• PROBLEM TO SOLVE
Below are some records. Return exactly the lines from the one with "کاربرد‌های کامجویی" to the one with "تطهیر پهنه‌های شهری", and nothing else.

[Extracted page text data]

........

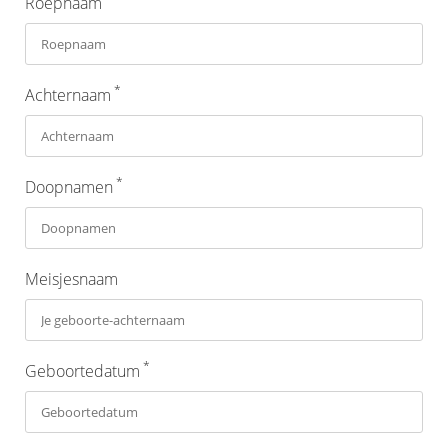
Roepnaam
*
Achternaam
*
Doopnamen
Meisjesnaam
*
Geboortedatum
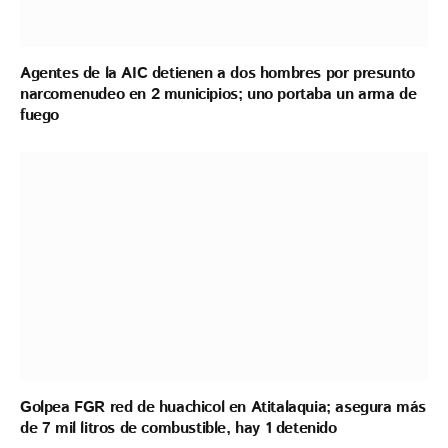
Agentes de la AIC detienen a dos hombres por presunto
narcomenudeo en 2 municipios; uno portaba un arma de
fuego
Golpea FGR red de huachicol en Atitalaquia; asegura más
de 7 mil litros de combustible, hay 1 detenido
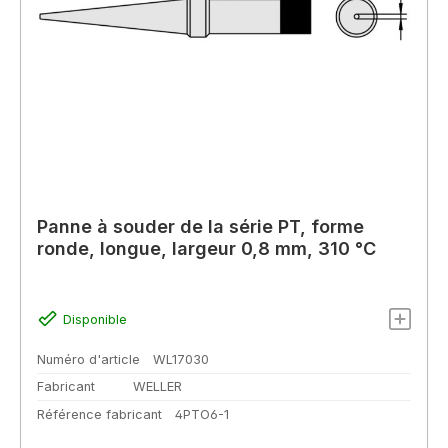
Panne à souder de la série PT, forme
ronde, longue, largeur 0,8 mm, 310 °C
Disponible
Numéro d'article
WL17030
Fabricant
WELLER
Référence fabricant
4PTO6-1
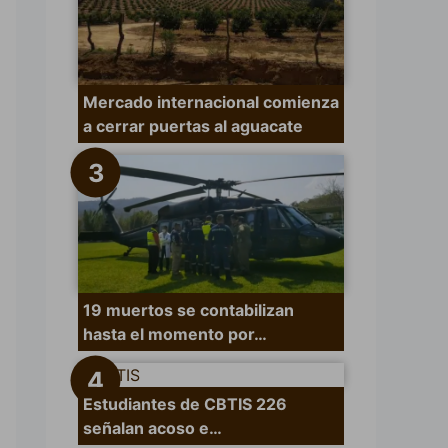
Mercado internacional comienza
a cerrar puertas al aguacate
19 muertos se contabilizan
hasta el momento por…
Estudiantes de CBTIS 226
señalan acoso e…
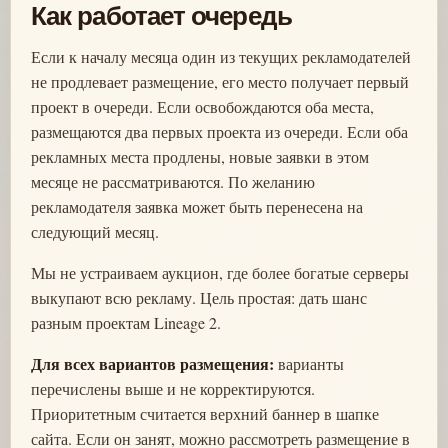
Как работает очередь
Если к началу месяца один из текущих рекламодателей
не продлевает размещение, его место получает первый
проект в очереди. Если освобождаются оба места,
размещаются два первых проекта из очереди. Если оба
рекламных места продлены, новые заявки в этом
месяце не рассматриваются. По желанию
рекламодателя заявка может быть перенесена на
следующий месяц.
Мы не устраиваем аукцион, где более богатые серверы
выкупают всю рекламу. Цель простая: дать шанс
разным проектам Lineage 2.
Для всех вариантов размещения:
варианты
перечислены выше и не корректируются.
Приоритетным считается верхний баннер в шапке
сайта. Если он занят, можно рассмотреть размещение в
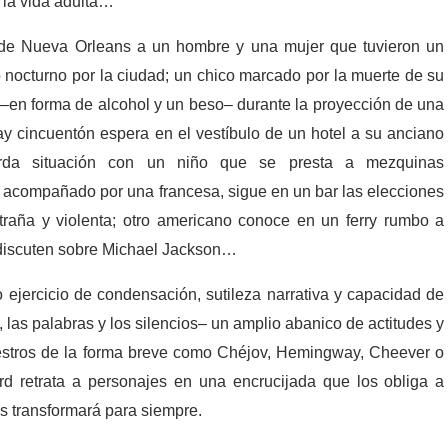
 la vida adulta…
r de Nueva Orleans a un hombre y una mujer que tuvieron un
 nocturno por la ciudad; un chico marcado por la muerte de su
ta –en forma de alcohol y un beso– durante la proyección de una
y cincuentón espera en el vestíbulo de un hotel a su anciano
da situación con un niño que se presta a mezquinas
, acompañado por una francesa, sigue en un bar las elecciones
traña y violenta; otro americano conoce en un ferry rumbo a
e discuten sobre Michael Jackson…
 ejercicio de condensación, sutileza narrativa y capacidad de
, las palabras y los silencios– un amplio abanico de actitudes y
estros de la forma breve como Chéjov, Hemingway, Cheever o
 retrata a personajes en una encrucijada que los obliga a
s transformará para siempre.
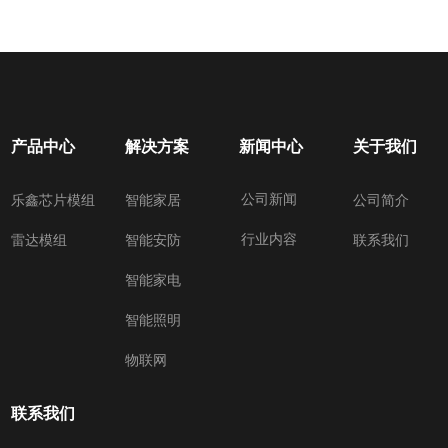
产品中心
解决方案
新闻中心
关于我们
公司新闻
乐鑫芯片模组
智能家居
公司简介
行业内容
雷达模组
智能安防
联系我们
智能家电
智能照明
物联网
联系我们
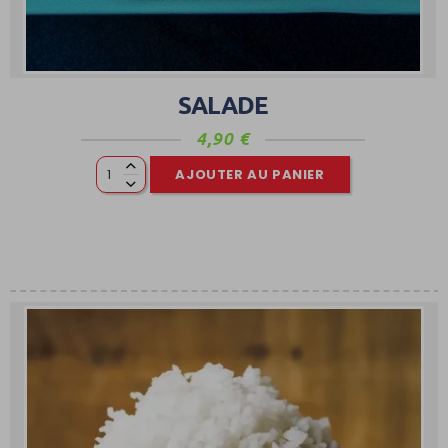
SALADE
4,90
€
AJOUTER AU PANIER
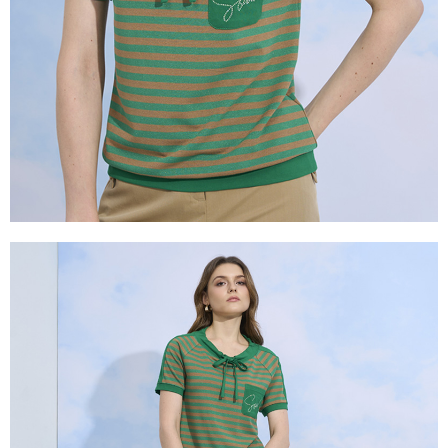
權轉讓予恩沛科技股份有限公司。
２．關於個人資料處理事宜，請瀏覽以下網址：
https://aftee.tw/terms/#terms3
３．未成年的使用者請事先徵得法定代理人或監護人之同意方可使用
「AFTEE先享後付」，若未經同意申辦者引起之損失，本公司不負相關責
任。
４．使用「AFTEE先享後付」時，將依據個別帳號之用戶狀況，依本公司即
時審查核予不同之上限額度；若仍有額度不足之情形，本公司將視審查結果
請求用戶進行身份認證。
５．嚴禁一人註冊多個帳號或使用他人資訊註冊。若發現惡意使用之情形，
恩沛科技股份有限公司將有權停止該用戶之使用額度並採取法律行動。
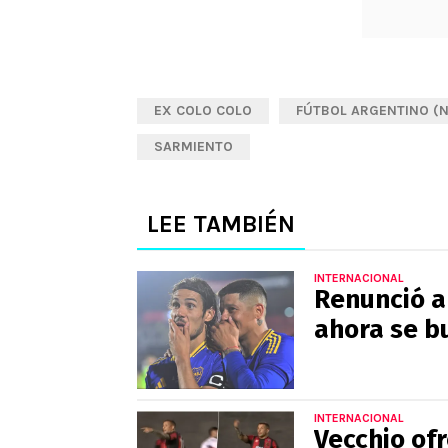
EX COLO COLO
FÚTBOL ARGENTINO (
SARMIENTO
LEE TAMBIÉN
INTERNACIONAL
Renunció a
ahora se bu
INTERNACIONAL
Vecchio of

........

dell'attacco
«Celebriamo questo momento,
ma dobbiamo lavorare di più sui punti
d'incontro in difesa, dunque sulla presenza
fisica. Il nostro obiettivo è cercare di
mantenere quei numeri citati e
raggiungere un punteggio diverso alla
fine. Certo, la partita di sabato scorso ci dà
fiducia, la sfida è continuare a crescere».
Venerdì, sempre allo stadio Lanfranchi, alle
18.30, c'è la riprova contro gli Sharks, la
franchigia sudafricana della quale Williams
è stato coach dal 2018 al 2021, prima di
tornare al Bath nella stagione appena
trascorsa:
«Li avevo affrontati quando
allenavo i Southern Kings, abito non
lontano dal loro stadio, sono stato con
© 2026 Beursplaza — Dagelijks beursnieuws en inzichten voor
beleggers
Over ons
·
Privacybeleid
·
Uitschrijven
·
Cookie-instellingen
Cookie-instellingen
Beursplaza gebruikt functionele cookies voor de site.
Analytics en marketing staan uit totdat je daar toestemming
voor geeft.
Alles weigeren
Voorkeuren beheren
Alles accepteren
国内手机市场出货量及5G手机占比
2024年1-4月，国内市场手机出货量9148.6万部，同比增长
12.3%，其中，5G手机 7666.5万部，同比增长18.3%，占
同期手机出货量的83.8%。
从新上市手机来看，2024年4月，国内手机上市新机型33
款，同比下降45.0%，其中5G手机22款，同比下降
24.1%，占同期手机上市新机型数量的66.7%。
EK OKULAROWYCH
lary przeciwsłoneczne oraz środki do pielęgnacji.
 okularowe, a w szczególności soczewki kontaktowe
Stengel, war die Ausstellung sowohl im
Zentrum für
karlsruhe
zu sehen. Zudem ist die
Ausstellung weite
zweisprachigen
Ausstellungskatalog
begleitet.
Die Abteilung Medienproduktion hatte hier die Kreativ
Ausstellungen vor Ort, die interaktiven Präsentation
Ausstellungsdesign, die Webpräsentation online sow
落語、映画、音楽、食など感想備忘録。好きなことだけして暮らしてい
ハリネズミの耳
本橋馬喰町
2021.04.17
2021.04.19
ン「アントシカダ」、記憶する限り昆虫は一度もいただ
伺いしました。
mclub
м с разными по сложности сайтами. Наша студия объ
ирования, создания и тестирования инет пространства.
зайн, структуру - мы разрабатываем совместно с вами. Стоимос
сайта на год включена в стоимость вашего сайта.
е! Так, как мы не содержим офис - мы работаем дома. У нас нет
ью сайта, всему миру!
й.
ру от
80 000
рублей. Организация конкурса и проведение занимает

........

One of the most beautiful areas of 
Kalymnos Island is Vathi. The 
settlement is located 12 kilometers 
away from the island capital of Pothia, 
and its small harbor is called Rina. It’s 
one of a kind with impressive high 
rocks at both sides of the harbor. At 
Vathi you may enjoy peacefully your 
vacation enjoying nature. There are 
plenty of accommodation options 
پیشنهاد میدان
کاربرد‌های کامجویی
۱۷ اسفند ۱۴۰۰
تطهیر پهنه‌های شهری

........

• TASK OUTPUT
کاربرد‌های کامجویی
۱۷ اسفند ۱۴۰۰
تطهیر پهنه‌های شهری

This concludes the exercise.